How do cloud-based remote web browsers help OSINT gatherers achieve privacy and security?

OSINT researchers will benefit significantly from utilizing cloud-based browsers when conducting OSINT research. Here are the main advantages of both privacy and security.  

Improve privacy

  • By using a cloud-based web browser, the end user device will not store any web tracking code, such as cookies, Etags or any temporary files that can be used later to track the user's access to the internet on their computing device. Everything will be stored in the remote browser's cloud and destroyed automatically after the user ends their browsing session. This disposable environment will effectively prevent any long-term tracking, which is crucial for OSINT gatherers.
  • The cloud-hosted web browser will only render the webpage so the user can view it and interact with it. This helps protect end-user privacy as the web browser will not save or see the user's entered credentials (e.g., login information) when accessing protected websites.
  • Cloud-based web browsers help OSINT gatherers achieve a great level of anonymity. For instance, the remote web browser will run on remote servers and thus use their IP address instead of the user's local IP address. This makes tracing the OSINT activities back to the user's device very difficult.

Learn more: See how managed attribution improves the efficiency and quality of your research in When touristic OSINT fails >

Improve security

  • Suppose a user accessed a website containing malicious code, exploits or tracking scripts. This code would not run on the end user's device. Instead, it would run in an isolated environment, and nothing would reach the user’s computing device, preventing any potential damage or leak of sensitive information.
  • Phishing attacks are a significant security problem when going online. Remote web browsers allow OSINT gatherers to open malicious emails, download and open malicious attachments and click on suspicious links without worrying about being infected with malware. This is because all their web browsing activities are executed within an isolated temporary environment.
  • Cloud-hosted browsers prevent common cyberattacks against web browsers, such as drive-by downloads and exploit kits. For instance, threat actors exploit security vulnerabilities in web browsers and add-ons to infect target users with malware.

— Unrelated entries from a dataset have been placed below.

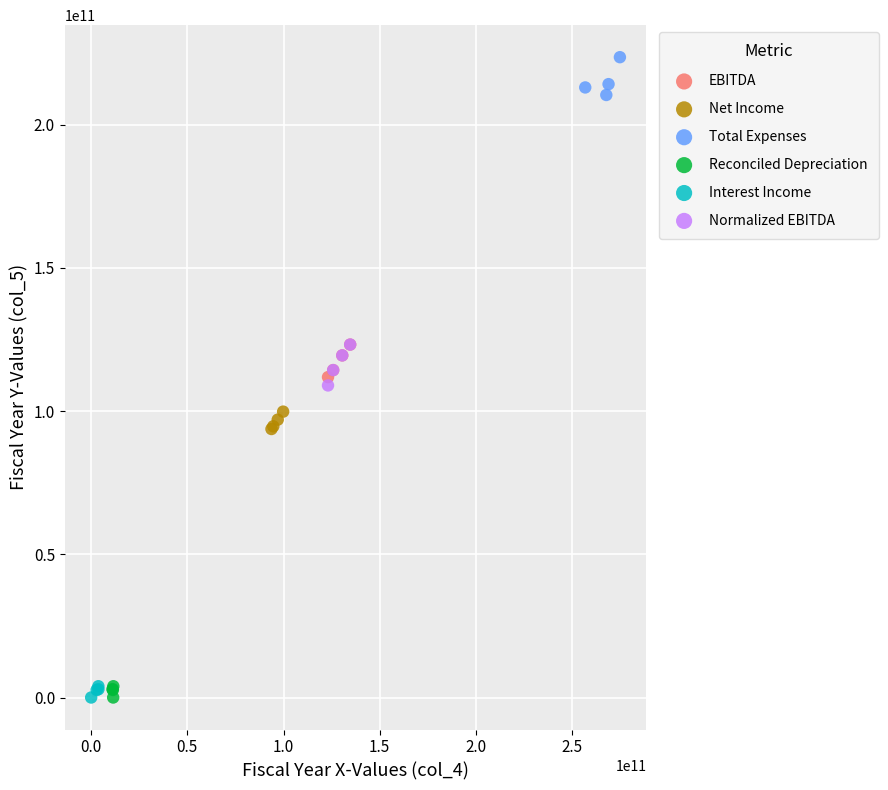

What are all the series names shown in the legend?

EBITDA, Net Income, Total Expenses, Reconciled Depreciation, Interest Income, Normalized EBITDA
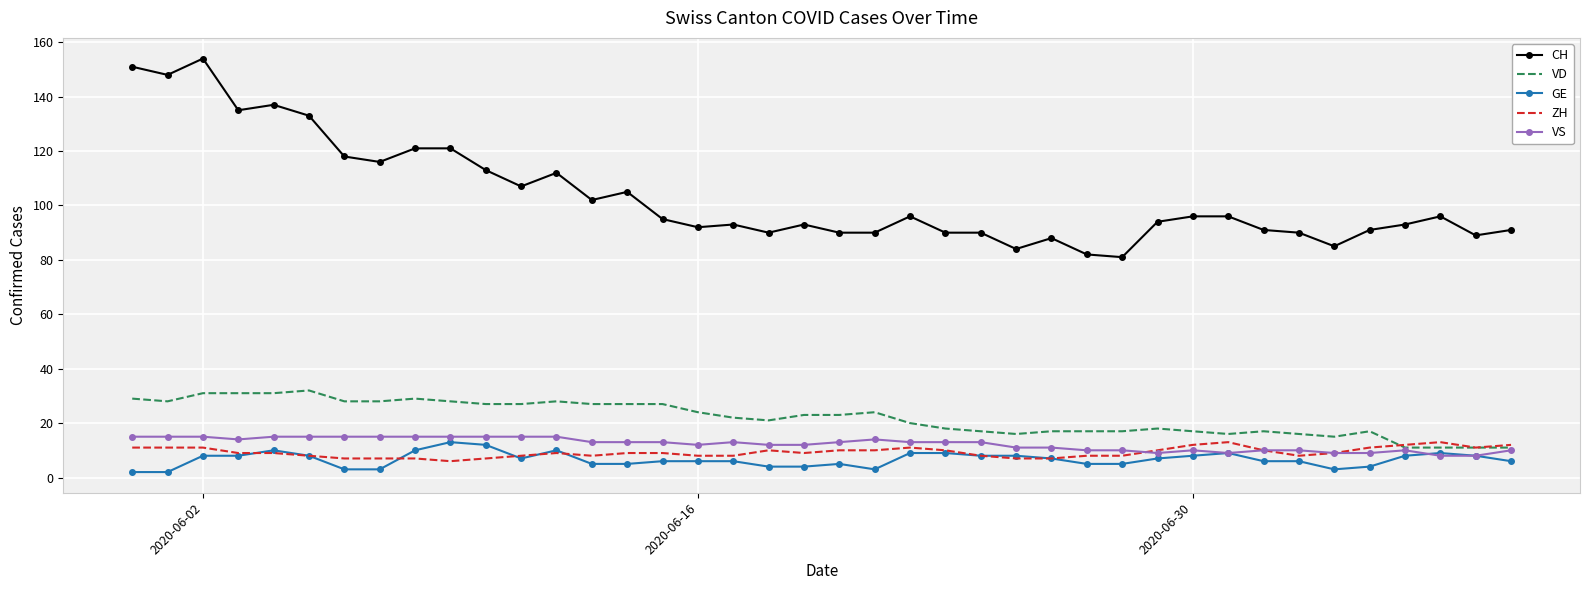

True or false: ZH and CH cross at least once.

False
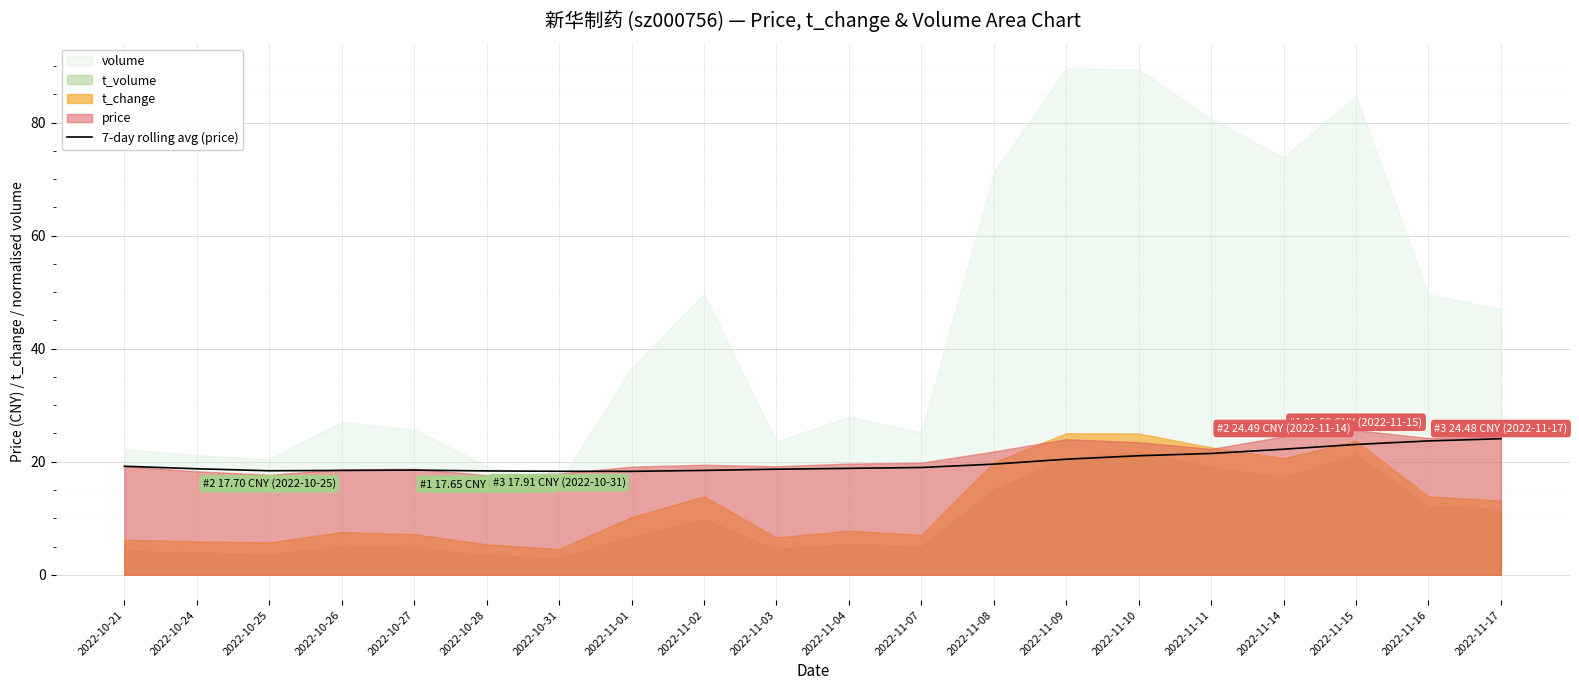

How many interior local peaks (higher than both neighbors) does the data have?

1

By using a remote web browser, threat actors cannot leverage these techniques to attack users.   
  • To protect their servers and browsing environments, cloud-based browser providers generally implement advanced security practices, such as sandboxing, performing regular updates and enforcing strict access controls. This level of security is far better than those implemented on the end user's local device.

Aside from privacy and security considerations, cloud-based browsers offer another advantage for OSINT teams: scalability. This means teams can easily adjust their browsing resources based on the needs of an investigation. For instance, imagine a large-scale OSINT investigation involving multiple investigators. Cloud-based browsers allow the team to quickly increase the number of available browser instances to handle the workload. Once the investigation ends, they can scale down instantly to reduce unnecessary costs.

As we have seen, cloud-hosted web browsers provide significant privacy and security advantages to OSINT gatherers when they research their targets. For instance, they allow them to mitigate many prevalent cyberthreats, such as malware, cross-site scripting, phishing and drive-by downloads. As the browsing sessions run in isolated virtual environments, any malicious code or exploits encountered during the investigation are contained and do not reach the end user's device. This effectively ensures that the OSINT gatherer's local device remains unaffected.

In addition to maintaining security while researching online, cloud-hosted web browsers help OSINT gatherers conceal their real IP addresses. This allows them to mitigate various web tracking techniques like digital fingerprinting, cookies and Etags employed by external observers to monitor their web browsing activities.